Nowruz is a traditional festival of Spring; it starts on the day of the vernal equinox, and marks the beginning of Spring in the Northern Hemisphere. The name ‘Nowruz’ comes from the ancient Avestan language meaning ‘new day’ and the festival symbolises the rebirth of nature, new life and new beginnings.

When exactly is Nowruz celebrated?

The precise moment when the Earth's equator passes through the center of the Sun's disk, making the length of the day and the night exactly equal, is calculated every year and this dictates when the festival is celebrated. Usually, the equinox happens sometime between 19th March and 21st March. 

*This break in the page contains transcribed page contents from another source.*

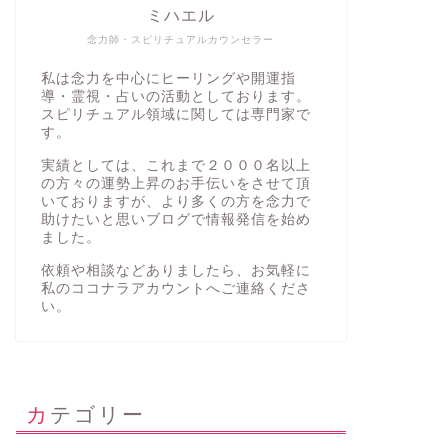
ミハエル
念力師・スピリチュアルカウンセラー
私は念力を中心にヒーリングや開運指
導・霊視・占いの活動としております。
スピリチュアル領域に関しては専門家で
す。
実績としては、これまで２０００名以上
の方々の運勢上昇のお手伝いをさせて頂
いておりますが、より多くの方を念力で
助けたいと思いブログで情報発信を始め
ました。
依頼や相談などありましたら、お気軽に
私の
ココナラアカウント
へご連絡くださ
い。
カテゴリー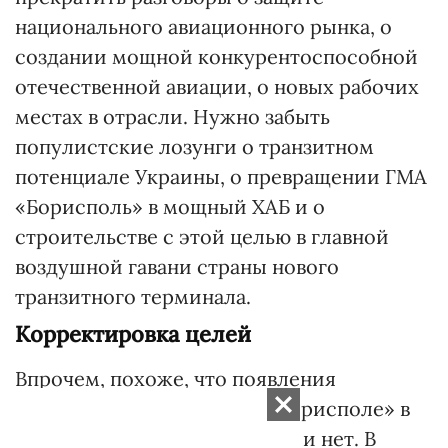
национального авиационного рынка, о
создании мощной конкурентоспособной
отечественной авиации, о новых рабочих
местах в отрасли. Нужно забыть
популистские лозунги о транзитном
потенциале Украины, о превращении ГМА
«Борисполь» в мощный ХАБ и о
строительстве с этой целью в главной
воздушной гавани страны нового
транзитного терминала.
Корректировка целей
Впрочем, похоже, что появления
транзитного терминала в «Борисполе» в
планах министерства как раз и нет. В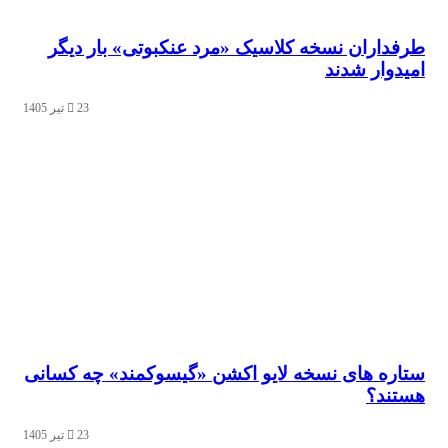
اران نسخه کلاسیک «مرد عنکبوتی» بار دیگر
وار شدند
23 تیر 1405
ه‌ های نسخه لایو اکشن «گیسوکمند» چه کسانی
د؟
23 تیر 1405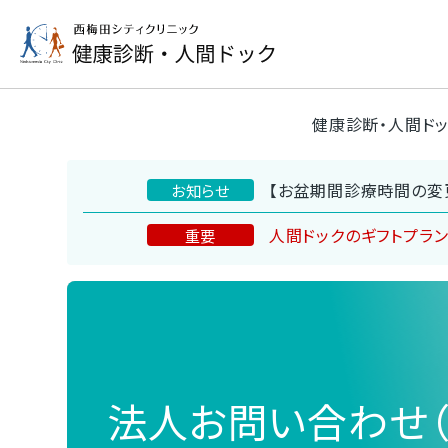
健康診断・人間ド
【お盆期間診療時間の変
お知らせ
人間ドックのギフトプラ
重要
法人お問い合わせ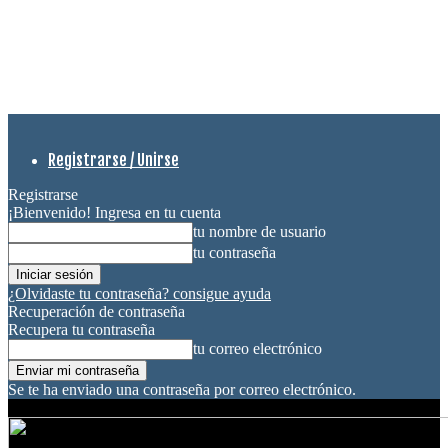
Registrarse / Unirse
Registrarse
¡Bienvenido! Ingresa en tu cuenta
tu nombre de usuario
tu contraseña
¿Olvidaste tu contraseña? consigue ayuda
Recuperación de contraseña
Recupera tu contraseña
tu correo electrónico
Se te ha enviado una contraseña por correo electrónico.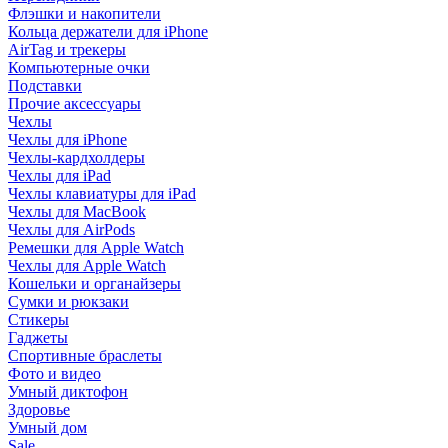
Флэшки и накопители
Кольца держатели для iPhone
AirTag и трекеры
Компьютерные очки
Подставки
Прочие аксессуары
Чехлы
Чехлы для iPhone
Чехлы-кардхолдеры
Чехлы для iPad
Чехлы клавиатуры для iPad
Чехлы для MacBook
Чехлы для AirPods
Ремешки для Apple Watch
Чехлы для Apple Watch
Кошельки и органайзеры
Сумки и рюкзаки
Стикеры
Гаджеты
Спортивные браслеты
Фото и видео
Умный диктофон
Здоровье
Умный дом
Sale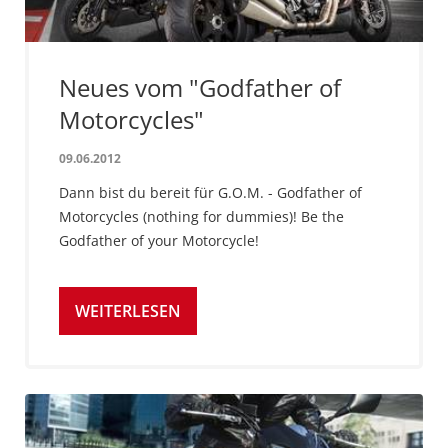
Neues vom "Godfather of
Motorcycles"
09.06.2012
Dann bist du bereit für G.O.M. - Godfather of
Motorcycles (nothing for dummies)! Be the
Godfather of your Motorcycle!
WEITERLESEN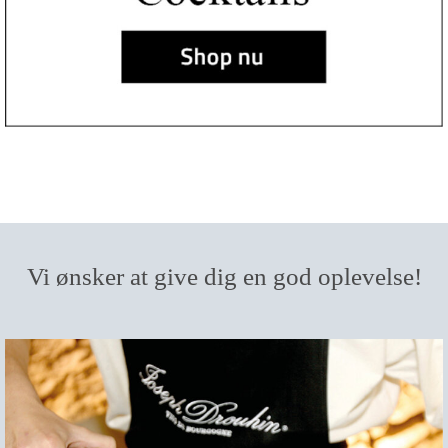
Vi ønsker at give dig en god oplevelse!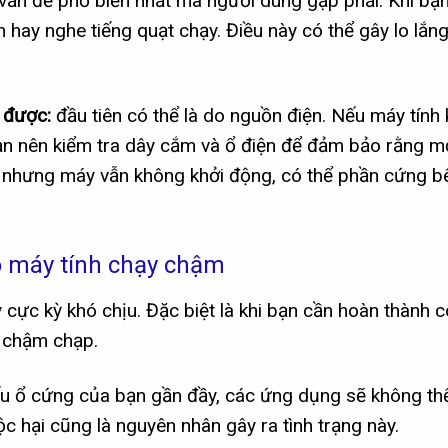
vấn đề phổ biến nhất mà người dùng gặp phải. Khi bạ
hay nghe tiếng quạt chạy. Điều này có thể gây lo lắng
g được:
đầu tiên có thể là do nguồn điện. Nếu máy tính
ạn nên kiểm tra dây cắm và ổ điện để đảm bảo rằng m
n nhưng máy vẫn không khởi động, có thể phần cứng b
.
 máy tính chạy chậm
 cực kỳ khó chịu. Đặc biệt là khi bạn cần hoàn thành 
n chậm chạp.
Nếu ổ cứng của bạn gần đầy, các ứng dụng sẽ không th
c hại cũng là nguyên nhân gây ra tình trạng này.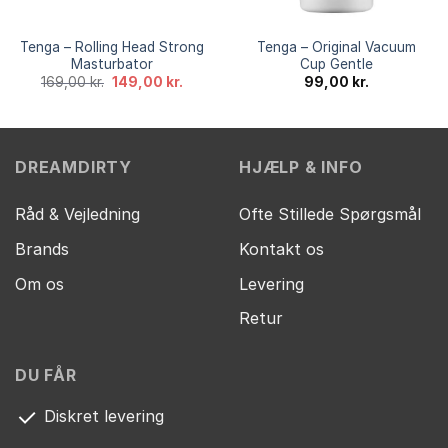
Tenga – Rolling Head Strong
Tenga – Original Vacuum
Masturbator
Cup Gentle
Den
Den
169,00
kr.
149,00
kr.
99,00
kr.
oprindelige
aktuelle
pris
pris
var:
er:
169,00 kr..
149,00 kr..
DREAMDIRTY
HJÆLP & INFO
Råd & Vejledning
Ofte Stillede Spørgsmål
Brands
Kontakt os
Om os
Levering
Retur
DU FÅR
Diskret levering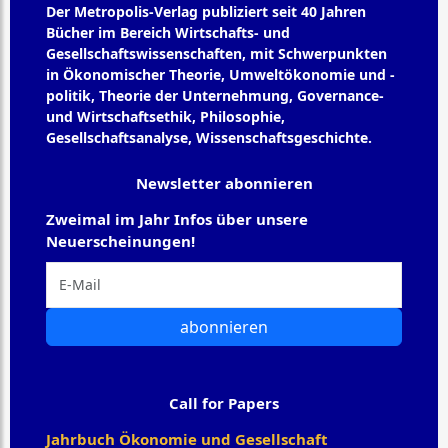
Der Metropolis-Verlag publiziert seit 40 Jahren
Bücher im Bereich Wirtschafts- und
Gesellschaftswissenschaften, mit Schwerpunkten
in Ökonomischer Theorie, Umweltökonomie und -
politik, Theorie der Unternehmung, Governance-
und Wirtschaftsethik, Philosophie,
Gesellschaftsanalyse, Wissenschaftsgeschichte.
Newsletter abonnieren
Zweimal im Jahr Infos über unsere
Neuerscheinungen!
abonnieren
Call for Papers
Jahrbuch Ökonomie und Gesellschaft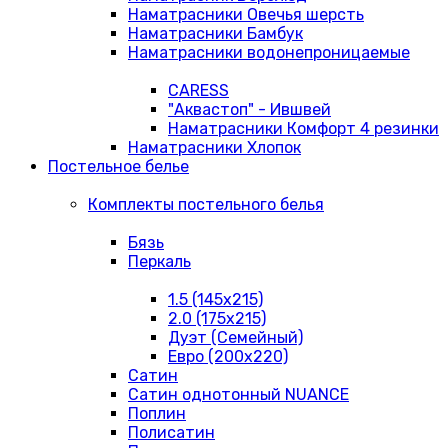
Наматрасники Овечья шерсть
Наматрасники Бамбук
Наматрасники водонепроницаемые
CARESS
"Аквастоп" - Ившвей
Наматрасники Комфорт 4 резинки
Наматрасники Хлопок
Постельное белье
Комплекты постельного белья
Бязь
Перкаль
1.5 (145х215)
2.0 (175х215)
Дуэт (Семейный)
Евро (200х220)
Сатин
Сатин однотонный NUANCE
Поплин
Полисатин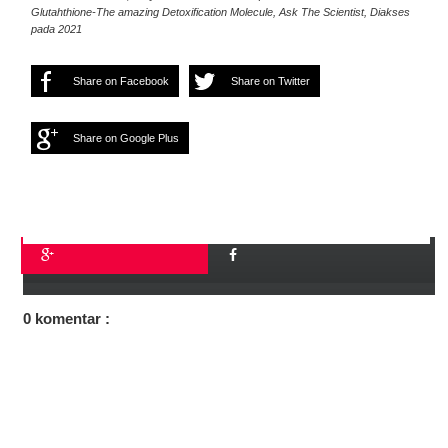
Glutahthione-The amazing Detoxification Molecule, Ask The Scientist, Diakses
pada 2021
Share on Facebook
Share on Twitter
Share on Google Plus
0 komentar :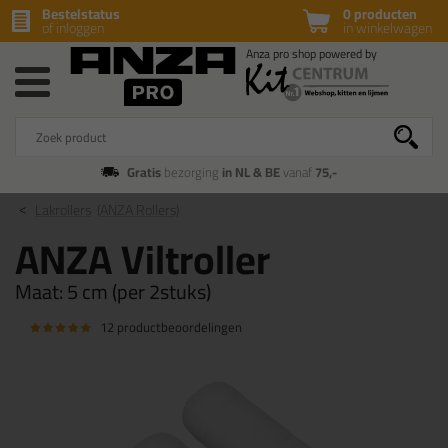
Bestelstatus
0 producten
of inloggen
in winkelwagen
Gratis
bezorging
in NL & BE
vanaf
75,-
Lakrollers
(ANZA Rollers)
ANZA Viltroller
Maat:
5 cm (per 2stuks)
12 productbeoordelingen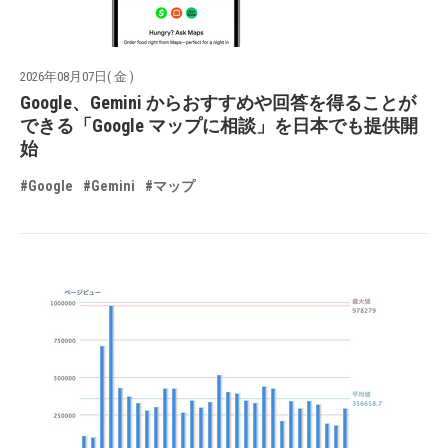
2026年08月07日( 金 )
Google、Gemini からおすすめや回答を得ることが
できる「Google マップに相談」を日本でも提供開
始
#Google
#Gemini
#マップ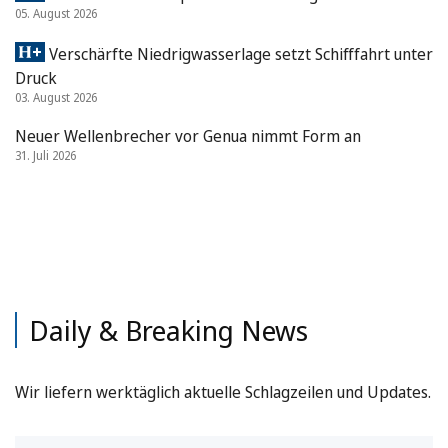
05. August 2026
Verschärfte Niedrigwasserlage setzt Schifffahrt unter
Druck
03. August 2026
Neuer Wellenbrecher vor Genua nimmt Form an
31. Juli 2026
Daily & Breaking News
Wir liefern werktäglich aktuelle Schlagzeilen und Updates.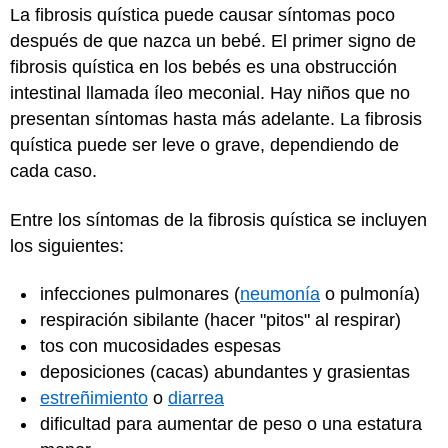
La fibrosis quística puede causar síntomas poco
después de que nazca un bebé. El primer signo de
fibrosis quística en los bebés es una obstrucción
intestinal llamada íleo meconial. Hay niños que no
presentan síntomas hasta más adelante. La fibrosis
quística puede ser leve o grave, dependiendo de
cada caso.
Entre los síntomas de la fibrosis quística se incluyen
los siguientes:
infecciones pulmonares (
neumonía
o pulmonía)
respiración sibilante (hacer "pitos" al respirar)
tos con mucosidades espesas
deposiciones (cacas) abundantes y grasientas
estreñimiento
o
diarrea
dificultad para aumentar de peso o una estatura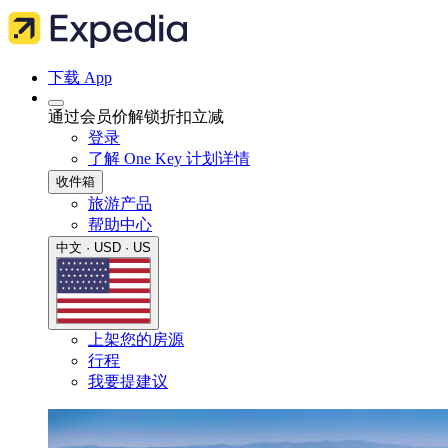
下载 App
通过会员价解锁折扣立减
登录
了解 One Key 计划详情
收件箱
旅游产品
帮助中心
中文 · USD · US
上架您的房源
行程
我要提建议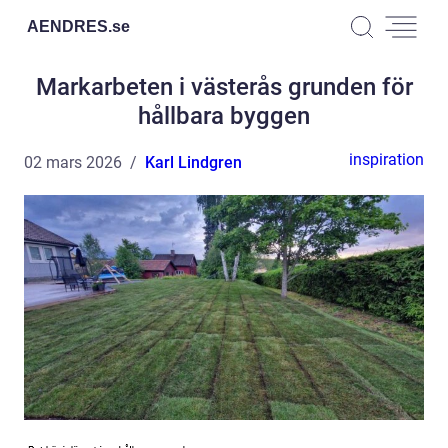
AENDRES.
se
Markarbeten i västerås grunden för
hållbara byggen
inspiration
02 mars 2026
Karl Lindgren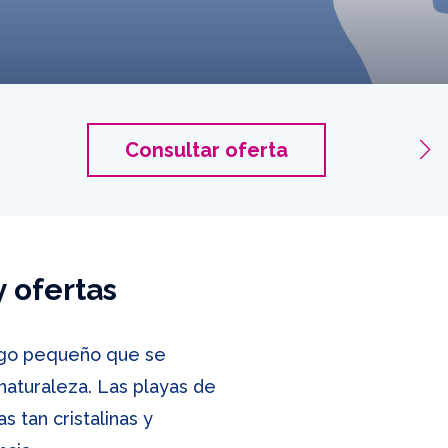
Islas 
Consultar oferta
2 pasaj
y ofertas
élago pequeño que se
naturaleza. Las playas de
s tan cristalinas y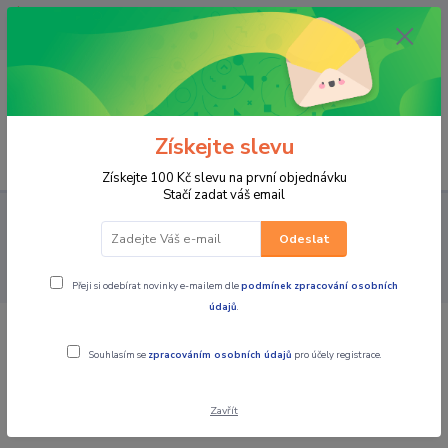
OPAVA 733537099/HLUČÍN
734541648/OLOMOUC 734593593
0
0,00 CZK
Získejte slevu
Menu
Získejte 100 Kč slevu na první objednávku
Stačí zadat váš email
PRO STROJE
NÁHRADNÍ DÍLY MX MOTORKY
FILTRY
VZDUCHOVÉ FILTRY, OLEJE NA FILTRY
DT1 Filtr vzduchový - GasGas
Odeslat
MX125 + MX250 + MX300 + EC125 + EC250 + EC300 + FSE450 +
FSE450SM
Přeji si odebírat novinky e-mailem dle
podmínek zpracování osobních
údajů
.
DT1 Filtr vzduchový - GasGas MX125 +
Souhlasím se
zpracováním osobních údajů
pro účely registrace.
MX250 + MX300 + EC125 + EC250 +
EC300 + FSE450 + FSE450SM
Zavřít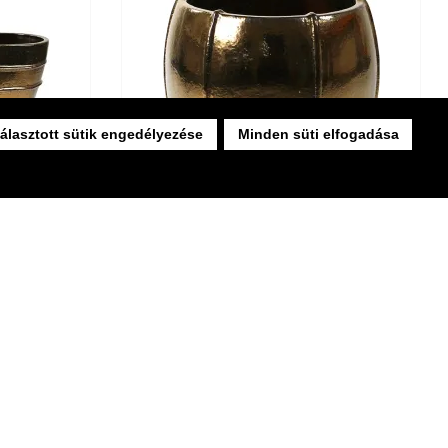
álasztott sütik engedélyezése
Minden süti elfogadása
anise color
Emperor Moda gold-colored ceramic pot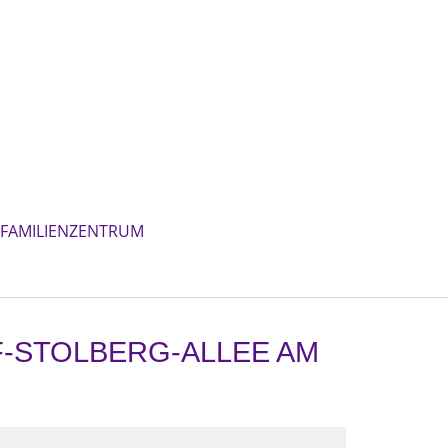
FAMILIENZENTRUM
-STOLBERG-ALLEE AM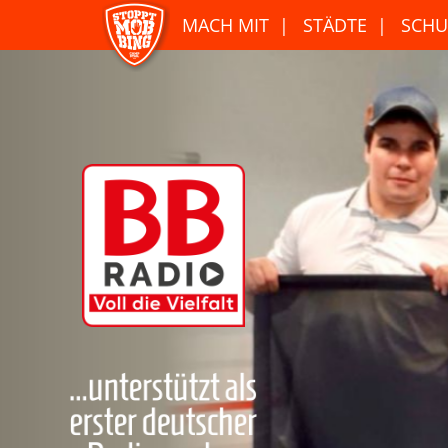
MACH MIT
STÄDTE
SCHU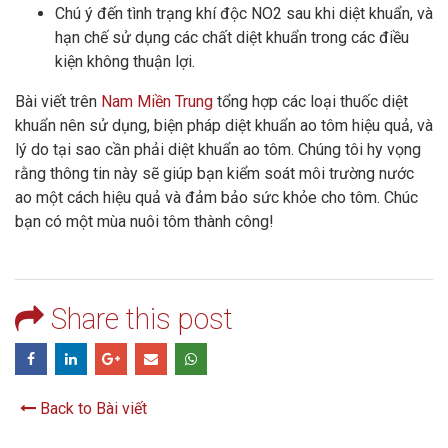
Chú ý đến tình trạng khí độc NO2 sau khi diệt khuẩn, và
hạn chế sử dụng các chất diệt khuẩn trong các điều
kiện không thuận lợi.
Bài viết trên
Nam Miền Trung
tổng hợp các loại thuốc diệt
khuẩn nên sử dụng, biện pháp diệt khuẩn ao tôm hiệu quả, và
lý do tại sao cần phải diệt khuẩn ao tôm. Chúng tôi hy vọng
rằng thông tin này sẽ giúp bạn kiểm soát môi trường nước
ao một cách hiệu quả và đảm bảo sức khỏe cho tôm. Chúc
bạn có một mùa nuôi tôm thành công!
Share this post
Back to Bài viết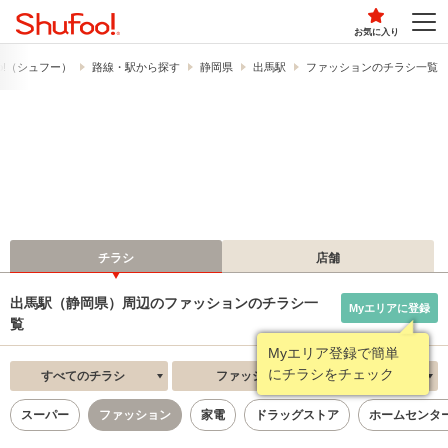
お気に入り
o!​（シュフー）
路線・駅から探す
静岡県
出馬駅
ファッションのチラシ一覧
チラシ
店舗
出馬駅（静岡県）周辺のファッションのチラシ一
Myエリアに登録
覧
Myエリア登録で簡単
にチラシをチェック
すべてのチラシ
ファッション
新着順
スーパー
ファッション
家電
ドラッグストア
ホームセンタ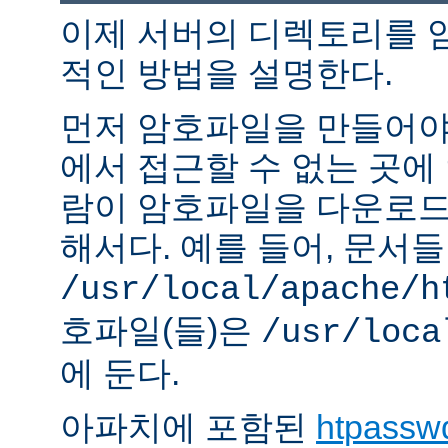
이제 서버의 디렉토리를 
적인 방법을 설명한다.
먼저 암호파일을 만들어야 
에서 접근할 수 없는 곳에
람이 암호파일을 다운로드
해서다. 예를 들어, 문서
/usr/local/apache/h
호파일(들)은
/usr/loca
에 둔다.
아파치에 포함된
htpassw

Where is Nowruz celebrated?

Although Nowruz has Persian and religious Zoroastrian origins, the festival has been celebrated by a diverse array of communities for thousands of years. Today, 300 million people celebrate the festival worldwide, including most in Afghanistan, to promote the values of peace and solidarity both within families, among friends and across communities.

Nowruz in Afghanistan

In Afghanistan, celebrations usually last around two weeks, culminating on the first day of the Afghan New Year, March 21st - this year will be the year 1397! Preparations for Nowruz traditionally start after Chaharshanbe Suri (the last Wednesday before the New Year) and the following day is Farmer’s Day, which is marked across the country with ceremonies and displays of agricultural products and livestock. A large, multi-day exhibition is held in Badam Bagh, Kabul each year, at which new ideas and practices, as well as products, are traded between farmers.

People are happy during Nowruz. They buy new clothes for their children. They host parties for their friends and family and they cook a traditional food named “Samanak” on Nowruz days. The girls and women sing songs during the cooking of Samanak. It is a happy time!

From everyone here at Afghanaid, we wish all those celebrating a very happy and peaceful Nowruz!